Featured Poem: “The Morphology of Compassion & Indifference”

The Morphology of Compassion & Indifference

Gusts of wind rough up the white hibiscus on the lawn.
Petals tear. The sky looks sad enough to rain.

Leaves rustle requiems for flimsy bird bones
& under a sleeping pigeon’s wing huddles a sliver of silence.

Vincent van Gogh wrote to his brother, Theo: There is peace
even in a storm. The heart of man, like the sea, hides storms, tides & pearls.

                                            •

Why does the sea beat itself senseless on rock? Eternity drips
like a leaky faucet. God & little blossom trees bravely try

to manufacture beauty—whether fine art or
cheap mimicry. But look at van Gogh, Pound, Plath:

passion is dangerous business & can induce lunacy.
Akira Kurosawa said, In a mad world, only the mad are sane.

Shadow soils the air’s gown. Is there no soap
strong enough to wash out darkness? The moon,

like an Afghan woman, wraps up in thin blue veils.
If the sun covered her face like that, it would always be night.

                                            •

Prayers burn deep inside the throat like votives.
Identity is a peg on which we hang our time.

Plumber Juan Ruiz was arrested in Spain for charging
to keep the devil out of people’s sinks & drains.

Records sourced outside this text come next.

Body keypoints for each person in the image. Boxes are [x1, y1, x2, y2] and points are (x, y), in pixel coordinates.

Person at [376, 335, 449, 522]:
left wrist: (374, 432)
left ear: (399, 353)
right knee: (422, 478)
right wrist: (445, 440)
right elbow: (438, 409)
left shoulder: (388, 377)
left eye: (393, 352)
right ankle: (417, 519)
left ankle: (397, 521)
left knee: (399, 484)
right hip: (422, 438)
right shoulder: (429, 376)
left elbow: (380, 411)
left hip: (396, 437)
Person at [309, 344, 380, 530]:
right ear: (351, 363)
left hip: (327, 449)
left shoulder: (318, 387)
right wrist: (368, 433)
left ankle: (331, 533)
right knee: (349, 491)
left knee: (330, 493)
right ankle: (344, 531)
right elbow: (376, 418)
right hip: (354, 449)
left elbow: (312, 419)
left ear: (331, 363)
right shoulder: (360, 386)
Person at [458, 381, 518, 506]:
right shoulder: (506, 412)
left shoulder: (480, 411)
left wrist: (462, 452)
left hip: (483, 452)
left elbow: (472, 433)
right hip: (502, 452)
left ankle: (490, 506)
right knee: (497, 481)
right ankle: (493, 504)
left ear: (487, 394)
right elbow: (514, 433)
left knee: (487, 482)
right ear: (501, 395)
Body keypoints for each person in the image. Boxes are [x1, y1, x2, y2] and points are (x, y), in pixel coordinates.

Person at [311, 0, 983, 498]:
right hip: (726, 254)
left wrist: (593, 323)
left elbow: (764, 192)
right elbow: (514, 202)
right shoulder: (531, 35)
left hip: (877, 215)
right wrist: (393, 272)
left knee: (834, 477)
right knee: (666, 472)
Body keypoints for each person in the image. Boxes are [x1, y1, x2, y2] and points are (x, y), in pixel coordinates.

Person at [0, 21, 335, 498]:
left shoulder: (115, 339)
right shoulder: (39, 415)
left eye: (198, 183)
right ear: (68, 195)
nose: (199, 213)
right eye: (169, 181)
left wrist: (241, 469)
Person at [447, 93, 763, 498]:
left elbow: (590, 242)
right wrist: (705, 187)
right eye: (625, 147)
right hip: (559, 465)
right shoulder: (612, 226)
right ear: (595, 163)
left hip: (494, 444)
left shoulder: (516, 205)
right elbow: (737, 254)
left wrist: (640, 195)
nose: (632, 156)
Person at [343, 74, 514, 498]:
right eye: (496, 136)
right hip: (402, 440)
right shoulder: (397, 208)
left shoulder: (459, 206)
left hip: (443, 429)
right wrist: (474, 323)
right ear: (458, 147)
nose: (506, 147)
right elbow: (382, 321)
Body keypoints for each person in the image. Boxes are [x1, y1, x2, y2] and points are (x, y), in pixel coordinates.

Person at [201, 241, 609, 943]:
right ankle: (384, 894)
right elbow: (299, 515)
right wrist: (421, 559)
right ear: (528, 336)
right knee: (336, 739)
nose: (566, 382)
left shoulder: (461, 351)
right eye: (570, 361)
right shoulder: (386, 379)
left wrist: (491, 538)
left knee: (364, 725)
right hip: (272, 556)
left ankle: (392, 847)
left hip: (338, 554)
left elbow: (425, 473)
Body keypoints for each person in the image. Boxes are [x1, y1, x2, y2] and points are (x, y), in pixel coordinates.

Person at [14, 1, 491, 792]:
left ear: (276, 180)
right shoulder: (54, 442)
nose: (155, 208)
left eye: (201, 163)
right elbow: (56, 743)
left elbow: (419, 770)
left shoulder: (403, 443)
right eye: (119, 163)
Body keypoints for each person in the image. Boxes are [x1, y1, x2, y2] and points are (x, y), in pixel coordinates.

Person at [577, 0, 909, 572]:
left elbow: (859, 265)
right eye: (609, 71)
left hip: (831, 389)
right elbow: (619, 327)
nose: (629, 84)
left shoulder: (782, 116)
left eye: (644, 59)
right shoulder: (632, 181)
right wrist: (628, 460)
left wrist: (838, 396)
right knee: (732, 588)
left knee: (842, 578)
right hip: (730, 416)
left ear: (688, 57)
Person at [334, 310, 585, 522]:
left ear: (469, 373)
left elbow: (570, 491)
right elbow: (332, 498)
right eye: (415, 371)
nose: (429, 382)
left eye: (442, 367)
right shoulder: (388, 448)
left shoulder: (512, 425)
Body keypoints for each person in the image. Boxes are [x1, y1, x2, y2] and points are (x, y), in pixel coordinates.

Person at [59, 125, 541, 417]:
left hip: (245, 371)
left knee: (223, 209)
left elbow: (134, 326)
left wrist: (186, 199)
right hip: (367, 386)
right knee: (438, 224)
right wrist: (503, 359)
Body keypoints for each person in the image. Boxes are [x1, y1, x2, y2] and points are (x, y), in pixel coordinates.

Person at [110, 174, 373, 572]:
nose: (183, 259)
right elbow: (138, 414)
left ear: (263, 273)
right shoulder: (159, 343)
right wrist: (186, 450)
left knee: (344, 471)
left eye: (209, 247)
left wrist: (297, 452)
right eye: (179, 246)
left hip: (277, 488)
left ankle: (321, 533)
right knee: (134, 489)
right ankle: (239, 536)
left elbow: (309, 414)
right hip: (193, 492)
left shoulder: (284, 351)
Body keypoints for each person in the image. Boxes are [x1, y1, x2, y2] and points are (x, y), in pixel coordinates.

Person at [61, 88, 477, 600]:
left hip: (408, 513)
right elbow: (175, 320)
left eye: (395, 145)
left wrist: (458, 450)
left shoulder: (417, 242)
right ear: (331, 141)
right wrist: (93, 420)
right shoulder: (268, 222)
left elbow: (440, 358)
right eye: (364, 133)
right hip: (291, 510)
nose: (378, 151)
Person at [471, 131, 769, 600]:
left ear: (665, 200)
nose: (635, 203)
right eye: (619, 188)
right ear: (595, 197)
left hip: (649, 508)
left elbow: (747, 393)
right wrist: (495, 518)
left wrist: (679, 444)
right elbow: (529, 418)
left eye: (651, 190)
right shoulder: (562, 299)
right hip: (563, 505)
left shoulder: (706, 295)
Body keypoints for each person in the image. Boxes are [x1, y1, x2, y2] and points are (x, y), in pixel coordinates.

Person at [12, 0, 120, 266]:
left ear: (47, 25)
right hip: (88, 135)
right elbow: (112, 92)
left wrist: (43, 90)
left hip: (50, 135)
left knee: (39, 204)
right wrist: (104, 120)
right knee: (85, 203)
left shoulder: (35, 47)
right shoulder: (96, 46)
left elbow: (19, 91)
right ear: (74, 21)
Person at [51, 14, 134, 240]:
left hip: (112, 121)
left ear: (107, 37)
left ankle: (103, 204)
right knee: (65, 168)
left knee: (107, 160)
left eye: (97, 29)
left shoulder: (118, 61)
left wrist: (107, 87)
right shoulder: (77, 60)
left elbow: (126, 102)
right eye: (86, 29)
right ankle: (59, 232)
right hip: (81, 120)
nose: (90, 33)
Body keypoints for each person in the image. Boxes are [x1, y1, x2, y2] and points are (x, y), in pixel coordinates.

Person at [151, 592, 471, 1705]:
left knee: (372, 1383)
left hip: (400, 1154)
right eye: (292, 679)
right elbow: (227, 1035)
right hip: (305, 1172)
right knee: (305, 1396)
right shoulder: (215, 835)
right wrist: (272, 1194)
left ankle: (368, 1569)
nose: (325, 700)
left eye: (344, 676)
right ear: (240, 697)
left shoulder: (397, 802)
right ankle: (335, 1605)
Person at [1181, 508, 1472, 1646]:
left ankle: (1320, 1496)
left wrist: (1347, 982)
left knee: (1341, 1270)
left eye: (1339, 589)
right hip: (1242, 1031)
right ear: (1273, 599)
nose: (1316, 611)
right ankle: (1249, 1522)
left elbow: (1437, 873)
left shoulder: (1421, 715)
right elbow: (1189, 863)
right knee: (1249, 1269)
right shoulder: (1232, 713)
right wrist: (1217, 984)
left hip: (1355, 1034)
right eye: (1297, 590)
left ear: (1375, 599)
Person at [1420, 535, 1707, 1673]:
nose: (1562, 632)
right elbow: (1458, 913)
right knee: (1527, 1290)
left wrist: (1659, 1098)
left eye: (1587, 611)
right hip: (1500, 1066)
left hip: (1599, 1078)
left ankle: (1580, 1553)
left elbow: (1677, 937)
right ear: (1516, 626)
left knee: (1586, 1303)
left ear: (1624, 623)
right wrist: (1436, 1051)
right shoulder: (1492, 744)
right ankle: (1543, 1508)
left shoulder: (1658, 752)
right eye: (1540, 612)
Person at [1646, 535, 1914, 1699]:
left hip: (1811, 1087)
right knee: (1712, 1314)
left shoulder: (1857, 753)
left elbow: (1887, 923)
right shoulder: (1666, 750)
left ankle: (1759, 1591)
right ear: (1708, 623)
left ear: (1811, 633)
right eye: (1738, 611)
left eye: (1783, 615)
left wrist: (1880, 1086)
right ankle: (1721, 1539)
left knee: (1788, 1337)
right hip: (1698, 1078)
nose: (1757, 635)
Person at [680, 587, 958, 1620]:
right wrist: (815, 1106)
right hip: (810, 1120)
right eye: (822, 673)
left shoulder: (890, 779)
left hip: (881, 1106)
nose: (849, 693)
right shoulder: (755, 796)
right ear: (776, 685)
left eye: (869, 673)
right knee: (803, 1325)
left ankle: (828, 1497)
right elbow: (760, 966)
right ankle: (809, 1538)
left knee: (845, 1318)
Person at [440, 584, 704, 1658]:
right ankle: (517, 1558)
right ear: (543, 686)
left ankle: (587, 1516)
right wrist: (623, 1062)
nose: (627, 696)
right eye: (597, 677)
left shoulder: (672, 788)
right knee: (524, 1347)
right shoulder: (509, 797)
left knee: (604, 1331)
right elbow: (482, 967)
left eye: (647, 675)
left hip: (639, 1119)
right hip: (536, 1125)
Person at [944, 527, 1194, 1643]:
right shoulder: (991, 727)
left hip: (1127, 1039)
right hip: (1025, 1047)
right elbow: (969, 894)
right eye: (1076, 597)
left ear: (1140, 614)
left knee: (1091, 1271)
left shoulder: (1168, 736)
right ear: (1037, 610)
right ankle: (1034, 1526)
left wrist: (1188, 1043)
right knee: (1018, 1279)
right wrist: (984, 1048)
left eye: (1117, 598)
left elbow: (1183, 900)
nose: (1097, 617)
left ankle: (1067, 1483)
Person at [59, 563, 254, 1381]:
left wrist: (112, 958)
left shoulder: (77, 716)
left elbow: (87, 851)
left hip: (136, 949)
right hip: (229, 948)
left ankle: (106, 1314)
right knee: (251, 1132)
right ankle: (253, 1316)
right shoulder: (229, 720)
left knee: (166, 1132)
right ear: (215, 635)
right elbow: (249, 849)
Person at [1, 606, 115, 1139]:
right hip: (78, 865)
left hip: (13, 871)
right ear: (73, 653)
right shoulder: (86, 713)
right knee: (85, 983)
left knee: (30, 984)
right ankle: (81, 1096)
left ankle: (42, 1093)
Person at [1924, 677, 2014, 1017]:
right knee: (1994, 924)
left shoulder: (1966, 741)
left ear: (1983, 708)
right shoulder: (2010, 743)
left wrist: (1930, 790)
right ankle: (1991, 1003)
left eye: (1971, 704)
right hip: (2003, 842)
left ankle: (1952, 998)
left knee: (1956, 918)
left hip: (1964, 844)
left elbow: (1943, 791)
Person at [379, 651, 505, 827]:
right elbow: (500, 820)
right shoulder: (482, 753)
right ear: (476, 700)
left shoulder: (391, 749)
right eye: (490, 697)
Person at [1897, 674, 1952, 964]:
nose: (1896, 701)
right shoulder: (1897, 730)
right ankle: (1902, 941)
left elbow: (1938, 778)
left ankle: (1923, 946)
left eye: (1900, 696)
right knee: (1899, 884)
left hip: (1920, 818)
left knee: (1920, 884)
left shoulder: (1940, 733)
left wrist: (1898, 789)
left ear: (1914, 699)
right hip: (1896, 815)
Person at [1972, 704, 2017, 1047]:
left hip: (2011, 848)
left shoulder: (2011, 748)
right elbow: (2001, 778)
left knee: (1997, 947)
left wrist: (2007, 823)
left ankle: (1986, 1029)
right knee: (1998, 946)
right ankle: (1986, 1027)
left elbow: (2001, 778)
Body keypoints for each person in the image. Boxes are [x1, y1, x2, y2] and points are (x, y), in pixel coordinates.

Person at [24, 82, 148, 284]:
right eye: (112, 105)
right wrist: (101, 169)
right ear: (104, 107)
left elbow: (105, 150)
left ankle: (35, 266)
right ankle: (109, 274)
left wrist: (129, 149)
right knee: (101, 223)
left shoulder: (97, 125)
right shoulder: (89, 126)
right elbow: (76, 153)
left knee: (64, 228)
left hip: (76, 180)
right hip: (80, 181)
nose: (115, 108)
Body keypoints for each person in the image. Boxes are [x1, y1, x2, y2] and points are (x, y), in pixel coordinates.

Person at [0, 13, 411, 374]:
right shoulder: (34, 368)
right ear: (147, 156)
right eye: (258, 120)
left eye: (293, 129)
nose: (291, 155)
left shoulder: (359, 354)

Souls bend easily like coat hangers. Dreams are pollen,
their weight nearly imagined. People collect love

like lint, then throw love out, even if it sticks.
Bodies can’t stop playing dress-up with dust.

                                            •

Is there a language untouched by hate?
Who hears the apology of the rain,

the pizzicato of spider feet playing cobweb harps
up in heaven near the ceiling?

Who notices that grasshoppers pray summer sacred
or that pebbles are soft like a child’s wrist?

                                            •

The sun’s lips kiss earth goodbye so fervently they bleed.
The moon rises, a dispassionate saint.

Chinese poet Li Po, journeying by boat, tried to kiss
the moon’s perfect reflection, fell overboard & drowned.

Unflinchingly, the lepidopterist sticks pins through butterflies.
Clouds keep mounting each other, procreating like rabbits.

Dwell on the beauty of life, said Marcus Aurelius. Watch
the stars & see yourself running with them.

But though stars sparkle with glory, they are dead
& don’t know anyone’s story.

Paradox operates on the same finely crafted hinges
as books & butterfly wings, opening inside out.

 

This poem first appeared in Carrying the Branch: Poets in Search of Peace, Glass Lyre Press, 2017.

Nynke Passi was born and raised in the Netherlands. She is creative director of an undergraduate creative writing program and director of the Luminous Writer literary center. Her work has been published in various literary magazines and anthologies, including The Gulf Coast Review, The Anthology of New England Writers, and River of Earth and Sky. Together with Rustin Larson and Christine Schrum, she edited the poetry collection Leaves by Night, Flowers by Day. Her story “The Kiss” was nominated for a Pushcart Prize, and her essay “Oom Ealse and the Swan” was a finalist in The Missouri Review’s Editor’s Prize ’14.